#### Data to use ####

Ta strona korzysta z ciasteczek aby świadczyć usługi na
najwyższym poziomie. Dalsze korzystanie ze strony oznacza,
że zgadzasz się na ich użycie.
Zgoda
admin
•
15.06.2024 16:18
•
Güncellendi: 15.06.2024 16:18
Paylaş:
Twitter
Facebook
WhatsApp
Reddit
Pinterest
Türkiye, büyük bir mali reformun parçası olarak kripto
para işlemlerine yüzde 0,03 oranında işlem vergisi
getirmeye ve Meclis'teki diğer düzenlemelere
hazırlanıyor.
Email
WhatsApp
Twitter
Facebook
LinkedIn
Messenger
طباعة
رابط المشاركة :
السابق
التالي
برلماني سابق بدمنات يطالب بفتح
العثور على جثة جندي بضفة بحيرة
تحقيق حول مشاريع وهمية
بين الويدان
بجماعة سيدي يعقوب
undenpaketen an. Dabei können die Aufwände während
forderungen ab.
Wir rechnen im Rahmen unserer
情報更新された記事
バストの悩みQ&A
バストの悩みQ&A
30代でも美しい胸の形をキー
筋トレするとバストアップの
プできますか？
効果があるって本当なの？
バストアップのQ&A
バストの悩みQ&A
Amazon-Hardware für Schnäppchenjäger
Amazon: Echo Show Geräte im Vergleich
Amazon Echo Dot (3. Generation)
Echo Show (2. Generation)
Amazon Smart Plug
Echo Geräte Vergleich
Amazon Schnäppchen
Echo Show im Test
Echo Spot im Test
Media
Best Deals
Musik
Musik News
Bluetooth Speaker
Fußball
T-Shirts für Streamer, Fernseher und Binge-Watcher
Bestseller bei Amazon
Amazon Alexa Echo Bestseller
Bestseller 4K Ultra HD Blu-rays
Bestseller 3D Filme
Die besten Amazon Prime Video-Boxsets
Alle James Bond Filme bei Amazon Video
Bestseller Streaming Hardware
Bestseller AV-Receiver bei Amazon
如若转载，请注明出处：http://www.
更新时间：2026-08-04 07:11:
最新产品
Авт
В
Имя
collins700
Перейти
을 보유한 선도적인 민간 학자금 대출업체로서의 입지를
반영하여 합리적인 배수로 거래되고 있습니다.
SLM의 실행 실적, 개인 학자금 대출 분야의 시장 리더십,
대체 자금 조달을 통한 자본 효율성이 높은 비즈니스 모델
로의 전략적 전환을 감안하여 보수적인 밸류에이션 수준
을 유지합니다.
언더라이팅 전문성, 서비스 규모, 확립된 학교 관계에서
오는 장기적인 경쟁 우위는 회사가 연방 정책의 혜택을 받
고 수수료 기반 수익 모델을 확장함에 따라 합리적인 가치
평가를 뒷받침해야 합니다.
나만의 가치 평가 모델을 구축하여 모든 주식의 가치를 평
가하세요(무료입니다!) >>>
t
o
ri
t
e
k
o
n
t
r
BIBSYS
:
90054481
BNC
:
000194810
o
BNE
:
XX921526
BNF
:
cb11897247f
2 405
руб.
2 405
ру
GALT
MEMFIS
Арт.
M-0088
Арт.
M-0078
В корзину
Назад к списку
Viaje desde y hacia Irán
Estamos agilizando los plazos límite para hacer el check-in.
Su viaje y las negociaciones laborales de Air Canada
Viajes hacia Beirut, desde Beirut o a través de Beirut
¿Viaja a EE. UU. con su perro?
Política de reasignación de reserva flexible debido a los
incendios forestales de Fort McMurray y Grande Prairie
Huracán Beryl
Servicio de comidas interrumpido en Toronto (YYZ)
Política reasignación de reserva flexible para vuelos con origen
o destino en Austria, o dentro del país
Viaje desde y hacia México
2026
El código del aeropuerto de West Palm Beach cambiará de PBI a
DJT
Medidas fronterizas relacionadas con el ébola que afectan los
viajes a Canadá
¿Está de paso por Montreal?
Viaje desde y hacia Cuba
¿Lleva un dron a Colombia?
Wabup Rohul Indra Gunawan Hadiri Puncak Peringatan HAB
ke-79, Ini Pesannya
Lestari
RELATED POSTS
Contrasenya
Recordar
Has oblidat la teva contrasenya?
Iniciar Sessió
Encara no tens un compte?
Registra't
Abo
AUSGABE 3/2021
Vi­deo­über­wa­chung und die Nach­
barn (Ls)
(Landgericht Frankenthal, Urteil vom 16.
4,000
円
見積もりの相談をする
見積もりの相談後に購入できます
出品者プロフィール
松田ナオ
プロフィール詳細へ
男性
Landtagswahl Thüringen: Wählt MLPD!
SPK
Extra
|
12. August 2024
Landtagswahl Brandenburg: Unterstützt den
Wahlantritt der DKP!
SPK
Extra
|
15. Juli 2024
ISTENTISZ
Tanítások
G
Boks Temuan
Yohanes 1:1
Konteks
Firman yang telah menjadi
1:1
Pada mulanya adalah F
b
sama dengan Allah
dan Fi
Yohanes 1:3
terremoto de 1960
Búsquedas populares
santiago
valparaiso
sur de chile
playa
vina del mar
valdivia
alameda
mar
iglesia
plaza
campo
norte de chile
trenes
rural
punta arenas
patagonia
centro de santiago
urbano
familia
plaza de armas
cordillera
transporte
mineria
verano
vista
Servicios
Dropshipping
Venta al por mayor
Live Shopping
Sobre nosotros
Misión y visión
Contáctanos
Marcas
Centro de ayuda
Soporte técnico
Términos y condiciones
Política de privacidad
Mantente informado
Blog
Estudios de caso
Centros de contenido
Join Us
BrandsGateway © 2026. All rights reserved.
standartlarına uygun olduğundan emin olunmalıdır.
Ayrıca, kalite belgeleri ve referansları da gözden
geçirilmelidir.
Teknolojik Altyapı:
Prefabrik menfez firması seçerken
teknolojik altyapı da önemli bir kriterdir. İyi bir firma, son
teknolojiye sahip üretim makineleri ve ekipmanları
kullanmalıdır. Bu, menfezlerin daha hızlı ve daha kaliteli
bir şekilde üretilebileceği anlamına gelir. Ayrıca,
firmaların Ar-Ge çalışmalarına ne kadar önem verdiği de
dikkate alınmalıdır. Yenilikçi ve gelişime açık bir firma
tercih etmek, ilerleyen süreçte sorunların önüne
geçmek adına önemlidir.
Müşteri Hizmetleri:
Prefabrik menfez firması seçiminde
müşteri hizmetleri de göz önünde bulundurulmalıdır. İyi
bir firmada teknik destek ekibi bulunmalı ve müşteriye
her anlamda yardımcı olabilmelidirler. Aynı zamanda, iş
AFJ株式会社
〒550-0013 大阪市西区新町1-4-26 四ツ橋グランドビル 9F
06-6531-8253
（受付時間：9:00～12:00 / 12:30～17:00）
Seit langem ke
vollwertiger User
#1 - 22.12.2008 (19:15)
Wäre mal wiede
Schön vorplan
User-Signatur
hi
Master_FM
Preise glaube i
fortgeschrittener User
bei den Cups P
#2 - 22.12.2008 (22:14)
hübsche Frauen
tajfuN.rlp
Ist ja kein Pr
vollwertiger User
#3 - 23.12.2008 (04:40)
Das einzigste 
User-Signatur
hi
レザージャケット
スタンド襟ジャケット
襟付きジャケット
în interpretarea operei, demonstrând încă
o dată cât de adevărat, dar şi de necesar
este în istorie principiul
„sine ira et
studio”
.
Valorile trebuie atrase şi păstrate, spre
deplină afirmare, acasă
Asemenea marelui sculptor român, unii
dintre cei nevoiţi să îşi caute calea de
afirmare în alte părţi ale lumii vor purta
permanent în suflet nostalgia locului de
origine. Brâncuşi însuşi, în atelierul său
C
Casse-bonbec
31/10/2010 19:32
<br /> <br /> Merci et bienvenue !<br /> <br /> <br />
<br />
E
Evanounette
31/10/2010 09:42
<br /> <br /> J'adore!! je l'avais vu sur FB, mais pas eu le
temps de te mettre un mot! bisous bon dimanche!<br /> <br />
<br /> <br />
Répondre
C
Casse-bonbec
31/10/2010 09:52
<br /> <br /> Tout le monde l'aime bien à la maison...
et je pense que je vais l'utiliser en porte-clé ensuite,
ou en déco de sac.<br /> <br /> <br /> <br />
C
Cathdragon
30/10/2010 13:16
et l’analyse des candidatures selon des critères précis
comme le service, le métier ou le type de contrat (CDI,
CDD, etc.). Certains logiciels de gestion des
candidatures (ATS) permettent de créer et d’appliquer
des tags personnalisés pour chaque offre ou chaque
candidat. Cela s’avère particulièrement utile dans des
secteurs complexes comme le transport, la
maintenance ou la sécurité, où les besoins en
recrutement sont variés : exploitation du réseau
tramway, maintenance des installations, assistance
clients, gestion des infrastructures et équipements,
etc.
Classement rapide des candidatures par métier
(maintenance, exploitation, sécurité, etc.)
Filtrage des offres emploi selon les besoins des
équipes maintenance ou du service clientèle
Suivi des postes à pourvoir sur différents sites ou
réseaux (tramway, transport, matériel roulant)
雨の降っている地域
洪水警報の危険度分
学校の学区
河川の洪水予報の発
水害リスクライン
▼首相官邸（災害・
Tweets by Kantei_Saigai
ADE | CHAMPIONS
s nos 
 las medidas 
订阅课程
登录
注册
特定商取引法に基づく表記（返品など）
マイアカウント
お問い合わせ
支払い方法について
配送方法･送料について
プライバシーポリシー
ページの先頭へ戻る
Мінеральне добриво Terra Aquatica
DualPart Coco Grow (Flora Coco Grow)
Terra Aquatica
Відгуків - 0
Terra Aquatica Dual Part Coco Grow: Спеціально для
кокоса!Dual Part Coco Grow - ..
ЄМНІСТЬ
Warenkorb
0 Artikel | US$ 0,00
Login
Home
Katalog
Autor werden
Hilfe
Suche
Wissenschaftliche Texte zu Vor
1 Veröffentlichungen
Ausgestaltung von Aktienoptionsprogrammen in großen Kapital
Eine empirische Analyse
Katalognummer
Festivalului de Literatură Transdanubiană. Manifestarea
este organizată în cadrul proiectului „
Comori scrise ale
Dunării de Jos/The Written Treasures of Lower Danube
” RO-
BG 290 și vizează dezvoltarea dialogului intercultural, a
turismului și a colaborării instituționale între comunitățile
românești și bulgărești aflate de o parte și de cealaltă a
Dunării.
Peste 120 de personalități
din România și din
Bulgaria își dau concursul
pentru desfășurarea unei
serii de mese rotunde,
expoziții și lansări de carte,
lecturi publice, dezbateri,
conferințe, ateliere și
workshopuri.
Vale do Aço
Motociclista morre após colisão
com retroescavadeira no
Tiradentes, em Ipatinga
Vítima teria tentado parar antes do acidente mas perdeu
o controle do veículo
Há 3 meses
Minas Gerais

####

- _Written task_: The range runs from the line above containing "Política de privacidad" to the line containing "dikkate alınmalıdır. Yenilikçi", inclusive. Restate those lines word for word and no others.

- _Exercise response_:
Política de privacidad
Mantente informado
Blog
Estudios de caso
Centros de contenido
Join Us
BrandsGateway © 2026. All rights reserved.
standartlarına uygun olduğundan emin olunmalıdır.
Ayrıca, kalite belgeleri ve referansları da gözden
geçirilmelidir.
Teknolojik Altyapı:
Prefabrik menfez firması seçerken
teknolojik altyapı da önemli bir kriterdir. İyi bir firma, son
teknolojiye sahip üretim makineleri ve ekipmanları
kullanmalıdır. Bu, menfezlerin daha hızlı ve daha kaliteli
bir şekilde üretilebileceği anlamına gelir. Ayrıca,
firmaların Ar-Ge çalışmalarına ne kadar önem verdiği de
dikkate alınmalıdır. Yenilikçi ve gelişime açık bir firma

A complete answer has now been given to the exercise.